Crise alimentaire : l’ONU avait sonné l’alarme
« Tant qu’on continuera à attendre les crises pour réagir, on n’y arrivera pas », a prévenu Jacques Diouf, directeur général de l’Organisation mondiale pour l’alimentation et l’agriculture (FAO), lors d’une conférence de presse qu’il a donnée, hier, à Paris. La hausse des prix des produits alimentaires, qui affecte depuis quelques mois le monde entier et qui, combinée à un environnement politique propice, a généré, dans certains pays, des mouvements de colère sociale, était prévisible.
Dès le mois d’octobre 2007, la FAO avait tiré la sonnette d’alarme. « Stocks au plus bas depuis les années quatre-vingt », « demande en augmentation en raison de la croissance de la population mondiale », amélioration qualitative de l’alimentation dans les pays émergents, « détournement de la production agricole pour satisfaire la demande en bioénergie », le tout « exacerbé par la spéculation » : tous les signaux d’alerte étaient déjà au rouge.
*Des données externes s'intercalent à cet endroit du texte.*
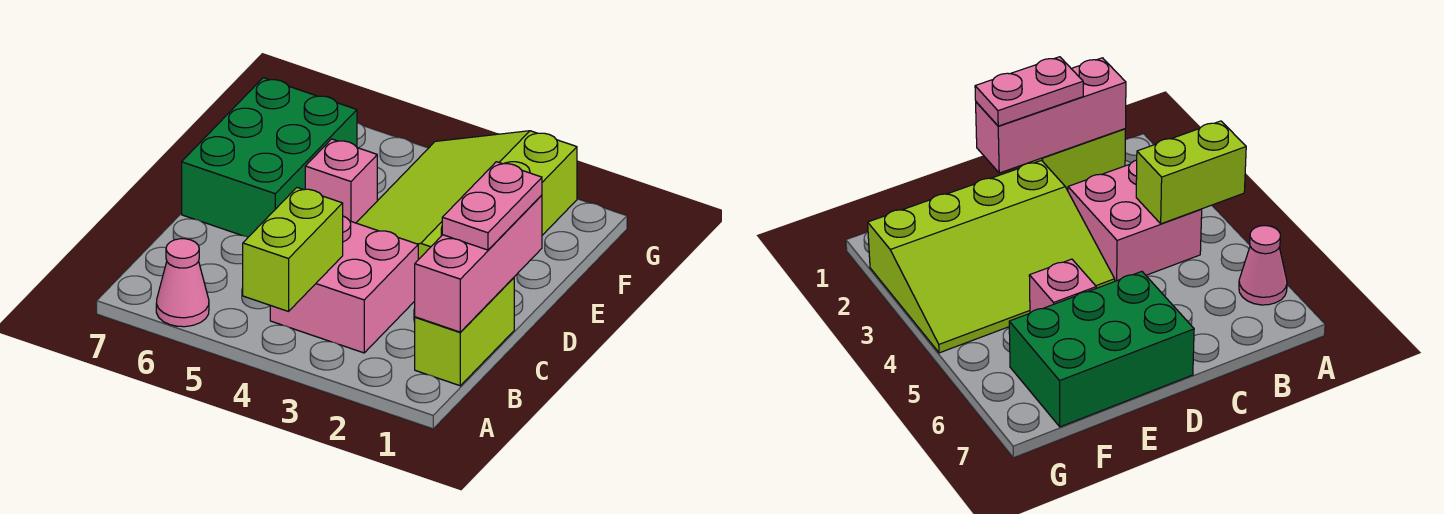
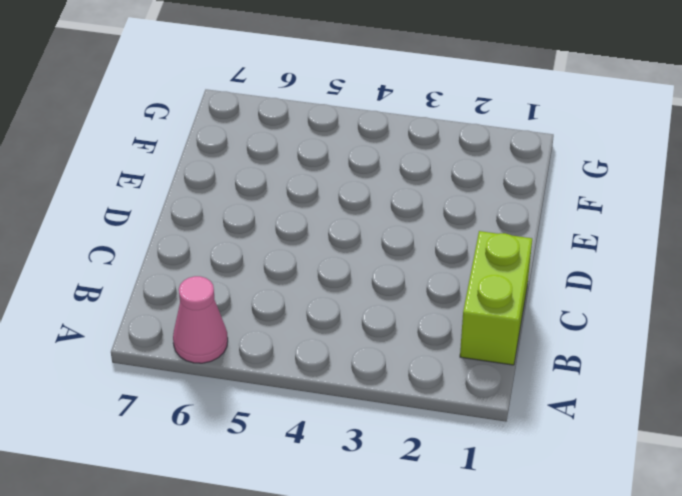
none -> pink brick B3:C4 level 1
none -> lime slope D2:G4 level 1 top 2

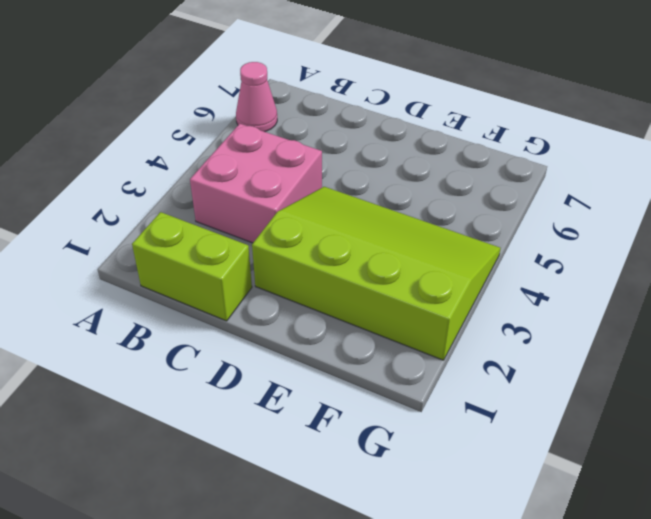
none -> green brick D6:F7 level 1
none -> pink brick E5 level 1

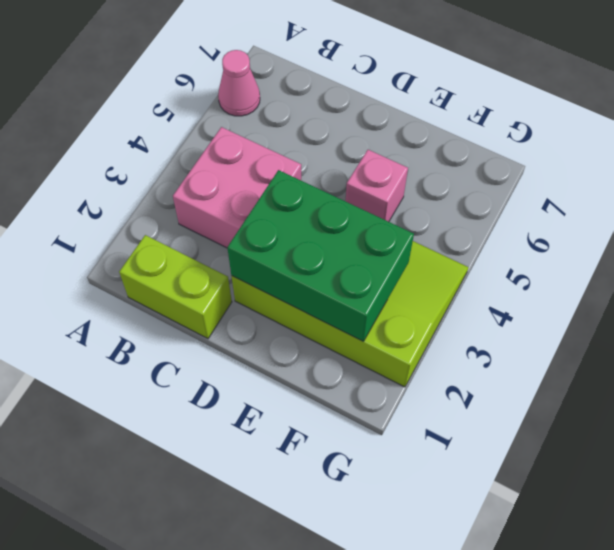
green brick D2:F3 level 2 -> green brick D6:F7 level 1
none -> lime brick A4:B4 level 2
none -> pink brick B1:D1 level 2

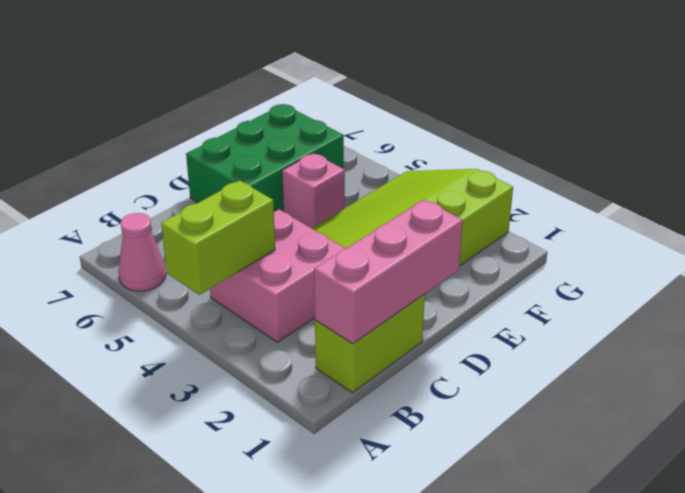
none -> pink plate C1:D1 level 3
Au-delà de ces facteurs immédiats, la situation actuelle « est le résultat de décennies de choix politiques », a rappelé le directeur de l’agence onusienne. Le secteur agricole a été négligé pendant des années. « Entre 1980 et 2000, l’aide à l’agriculture a diminué de moitié. » Résultats, il n’y a pas eu investissements dans les facteurs de production, comme la maîtrise de l’eau, les infrastructures de transports, qui réduiraient la dépendance des paysans, ou les moyens de stockages, dont l’absence conduit pourtant, dans certains pays, « à une perte de 40 % à 60 % de la production ».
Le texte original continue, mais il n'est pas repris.